The process begins about 3 weeks prior to “Turkey Day” when wood is gathered. We are not talking about pieces wood. We are talking about WOOD. There are about 35 girls at E-Nini-Hassee and many of them begin taking tractor rambles and scouting expeditions through the 840 acres gathering oak and pine. Several days before Thanksgiving a large hole, approximately twelve feet by six feet, is staked out in the front field. On the Sunday before Thanksgiving each group, which has about 10 girls in it, will take turns digging the hole. It takes every child help dig the hole six feet deep.
The next step in the process is to prepare the Turkey. To feed all of the children and staff takes no less than eight twenty-five pound turkeys. The turkeys must thaw all day and in the evening. Each group has at least one turkey to prepare. The ingredients to prepare the turkeys are: salt, pepper, butter and ice. After each turkey has been salted, peppered and buttered, ice is stuffed in the cavity to keep the moisture in. After the turkey has been “dressed”, it is wrapped tightly in heavy duty tin foil about 10 times. Extra care is taken with the wings and legs to make sure they do not get burned and all that moist goodness stay inside. Each turkey is given a special name by the group that prepared it.
Once the evening is progressing nicely and anticipation is mounting. Thirty-five girls and staff head to start cooking their “Turkeys in a Hole.” A fire is lit in the bottom of the large pit, and each member standing around the fire is given a stick. After a few songs the girls begin to go around the circle stating what they are thankful for and throw their stick in the fire. Most of the girls state they are thankful for E-Nini-Hassee and the second chance they have received. Many say they are thankful for Mr. and Mrs. Eckerd for providing them with a place they can work out their problems. After each member has gone, one special group is chosen to stay up all night and feed the fire. This is a great honor for the group that is chosen!
Around 5:00 am the fire is allowed to die down so only coals and embers remain. At 7:00 all the groups arrive and the turkeys are brought out. The groups say goodbye to the turkeys. Then, with the help of some courageous staff a small indention is made in the coals and one at a time each of the turkeys is dropped in the hole. Coals are gingerly placed on top of the turkeys and the hole is covered with 2 feet of sand. We say so long to our birds and wait for the magic to take place.

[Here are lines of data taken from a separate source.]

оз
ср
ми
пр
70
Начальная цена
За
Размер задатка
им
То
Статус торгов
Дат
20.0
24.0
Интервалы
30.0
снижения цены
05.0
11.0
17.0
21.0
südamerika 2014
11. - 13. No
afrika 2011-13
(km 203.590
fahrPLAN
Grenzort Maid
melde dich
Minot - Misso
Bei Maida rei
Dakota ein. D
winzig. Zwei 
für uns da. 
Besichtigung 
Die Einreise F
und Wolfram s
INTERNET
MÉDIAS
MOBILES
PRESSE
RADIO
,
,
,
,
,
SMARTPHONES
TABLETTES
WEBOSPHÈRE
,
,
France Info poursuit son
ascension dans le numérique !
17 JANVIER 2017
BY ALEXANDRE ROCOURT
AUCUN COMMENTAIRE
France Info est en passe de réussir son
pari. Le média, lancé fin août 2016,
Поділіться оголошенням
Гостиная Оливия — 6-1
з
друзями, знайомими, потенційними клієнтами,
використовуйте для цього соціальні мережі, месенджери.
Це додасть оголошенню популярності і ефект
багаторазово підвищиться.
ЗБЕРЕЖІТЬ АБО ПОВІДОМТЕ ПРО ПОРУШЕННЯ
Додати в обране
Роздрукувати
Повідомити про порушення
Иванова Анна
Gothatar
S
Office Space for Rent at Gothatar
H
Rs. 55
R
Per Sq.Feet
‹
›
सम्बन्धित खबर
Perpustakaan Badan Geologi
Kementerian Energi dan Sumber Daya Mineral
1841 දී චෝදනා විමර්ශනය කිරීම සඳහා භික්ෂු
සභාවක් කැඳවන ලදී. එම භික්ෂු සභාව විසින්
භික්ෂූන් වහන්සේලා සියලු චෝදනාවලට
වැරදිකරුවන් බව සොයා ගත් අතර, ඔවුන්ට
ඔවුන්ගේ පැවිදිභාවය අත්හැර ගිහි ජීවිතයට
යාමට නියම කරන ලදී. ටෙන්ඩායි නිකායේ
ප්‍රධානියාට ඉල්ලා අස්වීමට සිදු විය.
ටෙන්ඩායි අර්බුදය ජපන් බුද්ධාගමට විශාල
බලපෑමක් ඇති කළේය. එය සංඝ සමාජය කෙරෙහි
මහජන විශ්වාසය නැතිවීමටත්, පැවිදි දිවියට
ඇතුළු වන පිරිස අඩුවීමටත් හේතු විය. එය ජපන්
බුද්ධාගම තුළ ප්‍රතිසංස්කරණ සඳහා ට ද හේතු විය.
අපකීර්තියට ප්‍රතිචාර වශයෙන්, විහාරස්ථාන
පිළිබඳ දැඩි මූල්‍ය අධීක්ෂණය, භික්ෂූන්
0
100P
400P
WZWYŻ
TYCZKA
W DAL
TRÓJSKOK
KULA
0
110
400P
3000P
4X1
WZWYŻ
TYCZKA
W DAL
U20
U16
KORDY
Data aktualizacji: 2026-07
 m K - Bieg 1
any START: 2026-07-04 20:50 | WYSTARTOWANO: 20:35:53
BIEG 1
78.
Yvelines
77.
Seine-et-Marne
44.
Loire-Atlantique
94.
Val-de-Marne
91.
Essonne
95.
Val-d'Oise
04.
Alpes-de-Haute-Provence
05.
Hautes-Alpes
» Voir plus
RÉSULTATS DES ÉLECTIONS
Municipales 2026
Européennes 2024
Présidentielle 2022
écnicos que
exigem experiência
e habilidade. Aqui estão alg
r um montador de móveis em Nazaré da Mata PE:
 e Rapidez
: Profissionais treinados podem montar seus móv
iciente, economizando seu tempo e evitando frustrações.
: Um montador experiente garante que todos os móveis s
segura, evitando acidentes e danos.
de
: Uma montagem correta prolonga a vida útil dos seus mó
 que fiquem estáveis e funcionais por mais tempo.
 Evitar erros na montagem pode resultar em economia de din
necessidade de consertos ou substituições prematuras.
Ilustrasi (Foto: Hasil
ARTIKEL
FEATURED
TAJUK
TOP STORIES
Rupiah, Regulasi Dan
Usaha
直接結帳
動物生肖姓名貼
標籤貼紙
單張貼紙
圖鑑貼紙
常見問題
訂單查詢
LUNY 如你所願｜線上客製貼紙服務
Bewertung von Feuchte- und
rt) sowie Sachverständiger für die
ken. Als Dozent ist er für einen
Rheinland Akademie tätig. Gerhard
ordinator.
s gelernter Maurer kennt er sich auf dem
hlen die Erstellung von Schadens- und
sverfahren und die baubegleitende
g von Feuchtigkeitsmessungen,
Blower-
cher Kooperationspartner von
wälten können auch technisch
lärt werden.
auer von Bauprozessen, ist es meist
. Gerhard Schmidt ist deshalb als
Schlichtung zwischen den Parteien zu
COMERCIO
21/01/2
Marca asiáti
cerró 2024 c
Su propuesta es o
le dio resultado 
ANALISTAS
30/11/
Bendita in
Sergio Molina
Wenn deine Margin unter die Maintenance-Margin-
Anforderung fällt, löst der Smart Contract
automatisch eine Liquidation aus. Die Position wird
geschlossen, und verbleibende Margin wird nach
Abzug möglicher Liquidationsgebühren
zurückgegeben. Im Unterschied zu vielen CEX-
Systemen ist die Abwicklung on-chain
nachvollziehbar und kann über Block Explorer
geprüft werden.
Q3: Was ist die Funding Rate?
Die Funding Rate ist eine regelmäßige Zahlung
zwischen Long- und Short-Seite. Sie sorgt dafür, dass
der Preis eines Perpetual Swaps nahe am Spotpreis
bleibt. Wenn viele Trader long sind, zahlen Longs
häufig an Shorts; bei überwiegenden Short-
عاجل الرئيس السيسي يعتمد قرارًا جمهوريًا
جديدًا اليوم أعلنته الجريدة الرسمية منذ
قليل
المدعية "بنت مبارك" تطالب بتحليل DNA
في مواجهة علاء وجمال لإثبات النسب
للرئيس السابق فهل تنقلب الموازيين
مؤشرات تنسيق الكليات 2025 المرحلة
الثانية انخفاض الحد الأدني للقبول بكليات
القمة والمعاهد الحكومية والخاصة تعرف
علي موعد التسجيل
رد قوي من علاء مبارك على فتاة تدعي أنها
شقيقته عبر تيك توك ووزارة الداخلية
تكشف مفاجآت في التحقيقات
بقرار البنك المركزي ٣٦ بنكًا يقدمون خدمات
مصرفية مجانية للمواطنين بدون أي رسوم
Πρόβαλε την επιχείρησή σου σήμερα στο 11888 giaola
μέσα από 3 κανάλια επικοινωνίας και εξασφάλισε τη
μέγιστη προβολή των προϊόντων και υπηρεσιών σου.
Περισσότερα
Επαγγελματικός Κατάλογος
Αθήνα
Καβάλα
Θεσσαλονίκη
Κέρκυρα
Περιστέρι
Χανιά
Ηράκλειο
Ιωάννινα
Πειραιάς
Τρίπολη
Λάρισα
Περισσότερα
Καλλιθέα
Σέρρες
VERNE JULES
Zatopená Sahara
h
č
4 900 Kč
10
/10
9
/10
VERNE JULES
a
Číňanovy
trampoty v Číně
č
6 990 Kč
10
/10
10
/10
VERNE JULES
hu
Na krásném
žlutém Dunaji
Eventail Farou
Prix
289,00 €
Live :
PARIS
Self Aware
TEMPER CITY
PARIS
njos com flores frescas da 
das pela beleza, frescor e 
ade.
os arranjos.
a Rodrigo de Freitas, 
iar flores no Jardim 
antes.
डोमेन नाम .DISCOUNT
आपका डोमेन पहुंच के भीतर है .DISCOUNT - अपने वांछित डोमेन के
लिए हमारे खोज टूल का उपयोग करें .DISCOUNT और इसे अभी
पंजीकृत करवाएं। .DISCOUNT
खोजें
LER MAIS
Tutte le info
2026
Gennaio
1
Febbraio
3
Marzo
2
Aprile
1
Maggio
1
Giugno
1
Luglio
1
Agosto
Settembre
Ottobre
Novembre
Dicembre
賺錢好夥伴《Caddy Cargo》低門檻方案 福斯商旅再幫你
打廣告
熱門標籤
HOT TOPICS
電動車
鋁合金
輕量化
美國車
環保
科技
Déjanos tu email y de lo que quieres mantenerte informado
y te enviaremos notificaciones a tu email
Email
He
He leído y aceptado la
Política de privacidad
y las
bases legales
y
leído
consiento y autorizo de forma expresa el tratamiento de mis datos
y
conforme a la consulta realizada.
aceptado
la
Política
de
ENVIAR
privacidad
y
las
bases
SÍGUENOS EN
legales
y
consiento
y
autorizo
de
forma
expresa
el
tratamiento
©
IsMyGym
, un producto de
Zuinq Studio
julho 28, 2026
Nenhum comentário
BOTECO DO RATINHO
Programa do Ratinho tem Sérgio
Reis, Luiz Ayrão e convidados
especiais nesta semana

After 8 hours pass and as the girls are getting dressed for the Thanksgiving meal, several staff reconvene at the hole to find the turkeys. The sand is shoveled away carefully as staff look for the small signs of the turkeys sticking through. As anticipation rises each staff tries to be the first to find a bird. Most of the turkeys are easy to find but there are always one or two that seem to move around in the hole and are difficult to locate. As the crowd gathers for the meal, the turkeys are removed from the hole, the tin foil is removed by gloved hands and the aroma begins to float through the air. Of course there always has to be some taste testing before the birds hit the table. The smell of the cooked Turkeys is so unique and is sure to get everyone’s mouthwatering.
As the turkeys are laid on the Thanksgiving platter, all eyes look in amazement at the magic that was created. The turkeys are brown and moist and ready to be enjoyed by all!